_Work request_: Give back, word for word, the line that contains "right eye: (464, 218)" and all lines after it in the material, through the last; please include only these.

_Data listing_:
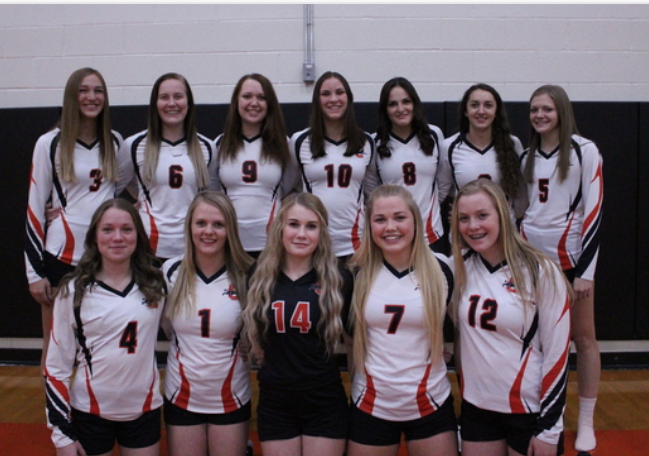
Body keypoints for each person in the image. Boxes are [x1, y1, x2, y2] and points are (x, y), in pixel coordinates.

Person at [450, 179, 571, 456]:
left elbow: (558, 354)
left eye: (482, 215)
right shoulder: (458, 268)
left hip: (528, 411)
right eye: (464, 218)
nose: (473, 226)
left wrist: (549, 429)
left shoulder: (541, 270)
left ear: (503, 215)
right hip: (477, 409)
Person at [25, 67, 131, 366]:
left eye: (98, 91)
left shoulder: (115, 141)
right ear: (71, 96)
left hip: (105, 257)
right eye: (83, 90)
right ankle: (53, 399)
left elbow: (119, 187)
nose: (91, 97)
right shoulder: (50, 143)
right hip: (62, 256)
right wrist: (35, 274)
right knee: (56, 348)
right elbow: (34, 208)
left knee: (104, 342)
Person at [44, 198, 166, 456]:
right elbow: (56, 366)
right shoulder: (73, 290)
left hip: (144, 410)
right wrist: (61, 433)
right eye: (108, 229)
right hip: (90, 412)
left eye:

_Exercise solution_:
right eye: (464, 218)
nose: (473, 226)
left wrist: (549, 429)
left shoulder: (541, 270)
left ear: (503, 215)
right hip: (477, 409)
Person at [25, 67, 131, 366]:
left eye: (98, 91)
left shoulder: (115, 141)
right ear: (71, 96)
left hip: (105, 257)
right eye: (83, 90)
right ankle: (53, 399)
left elbow: (119, 187)
nose: (91, 97)
right shoulder: (50, 143)
right hip: (62, 256)
right wrist: (35, 274)
right knee: (56, 348)
right elbow: (34, 208)
left knee: (104, 342)
Person at [44, 198, 166, 456]:
right elbow: (56, 366)
right shoulder: (73, 290)
left hip: (144, 410)
right wrist: (61, 433)
right eye: (108, 229)
right hip: (90, 412)
left eye:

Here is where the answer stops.